*** BRANO ***

Si è conclusa il 1° marzo 2026 la terza edizione del Treno del Ricordo, il convoglio storico allestito come mostra itinerante dedicata alla tragedia delle foibe e all’esodo giuliano-dalmata.
Partito il 10 febbraio da Trieste in occasione del Giorno del Ricordo, il treno ha attraversato l’Italia facendo tappa in undici città – da Pordenone a Bologna, da Pescara a Roma fino alla Sicilia – terminando il suo viaggio a Siracusa. L’iniziativa ha registrato complessivamente oltre 20 mila visitatori tra studenti, cittadini e appassionati.
Per gli appassionati di ferrovia, tuttavia, la conclusione del tour ha regalato anche una curiosità tecnica nel viaggio di rientro del convoglio storico verso la Liguria.
La composizione del convoglio storico
Durante gran parte del viaggio lungo la Penisola, il treno ha mantenuto una composizione decisamente stabile con la presenza in testa della locomotiva storica E.636.161, una delle macchine simbolo della trazione elettrica italiana del dopoguerra.
Nel trasferimento finale da Roma verso La Spezia, però, la composizione si è arricchita con due ulteriori locomotive reostatiche di grande fascino per gli appassionati: il “Caimano” E.656.093 e la “Tartaruga” E.444R.098.

***

CONSEGNA A:
Trascrivi dal brano sul Treno del Ricordo il tratto che va da "Si è conclusa" fino a "cittadini e appassionati." compreso.
CONSEGNA B:
Continua il brano sul Treno del Ricordo a partire dalla sua ultima frase.

*** MATERIALE DI RIFERIMENTO ***

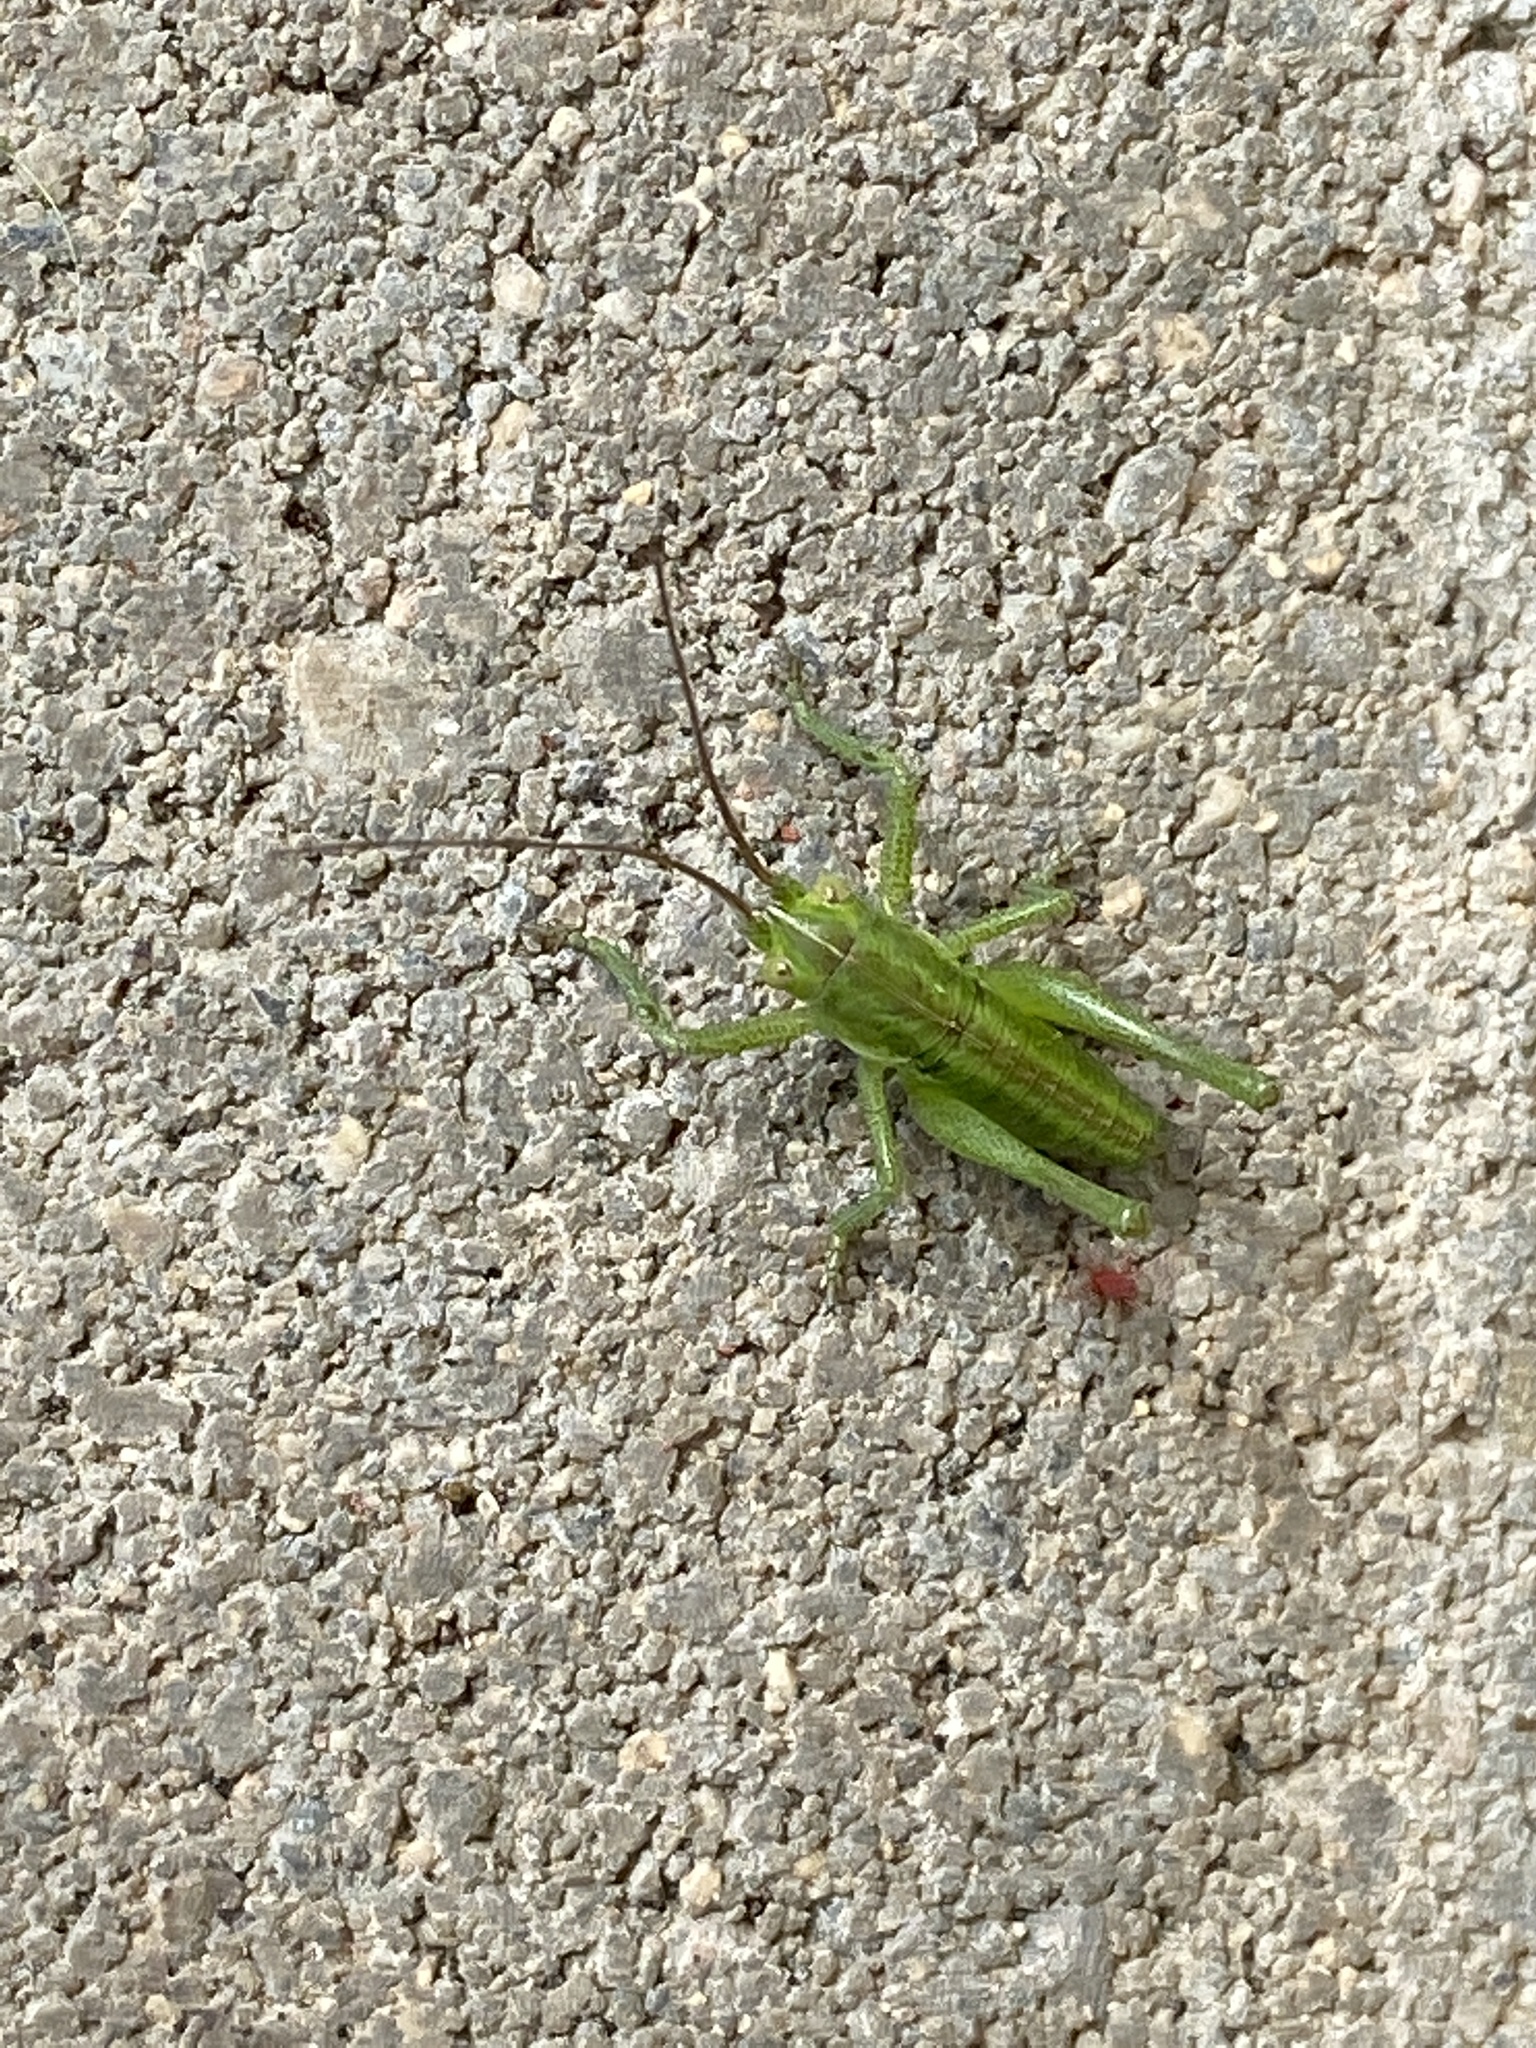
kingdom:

***

RISPOSTA ATTESA A:
Si è conclusa il 1° marzo 2026 la terza edizione del Treno del Ricordo, il convoglio storico allestito come mostra itinerante dedicata alla tragedia delle foibe e all’esodo giuliano-dalmata.
Partito il 10 febbraio da Trieste in occasione del Giorno del Ricordo, il treno ha attraversato l’Italia facendo tappa in undici città – da Pordenone a Bologna, da Pescara a Roma fino alla Sicilia – terminando il suo viaggio a Siracusa. L’iniziativa ha registrato complessivamente oltre 20 mila visitatori tra studenti, cittadini e appassionati.

RISPOSTA ATTESA B:
La “Tartaruga” restaurata a Foligno
La presenza della E.444R.098 rappresenta una novità particolarmente significativa. La locomotiva è infatti rientrata recentemente a far parte del parco rotabili della Fondazione FS Italiane dopo un restauro completo effettuato nelle OMC di Foligno.
La storica “Tartaruga”, simbolo della grande stagione dei treni veloci italiani, è così tornata a circolare nell’ambito delle attività di valorizzazione del patrimonio ferroviario storico.
Una partenza con tre locomotive
La partenza del convoglio da Roma Termini ha visto inizialmente il "Caimano" E.656.093 al traino, seguito dalla E.636.161, mentre la E.444R.098 chiudeva il treno in coda.
Durante la sosta programmata a Civitavecchia, la composizione è stata modificata: la “Tartaruga” è stata portata in testa al convoglio, dando vita alla ripartenza con una spettacolare "tripla trazione" - anche se due macchine erano ovviamente di rimando - che ha accompagnato il treno nel proseguimento del viaggio.
Una piccola ma significativa sorpresa per gli appassionati presenti lungo la linea, che hanno potuto osservare insieme tre locomotive storiche della trazione elettrica italiana.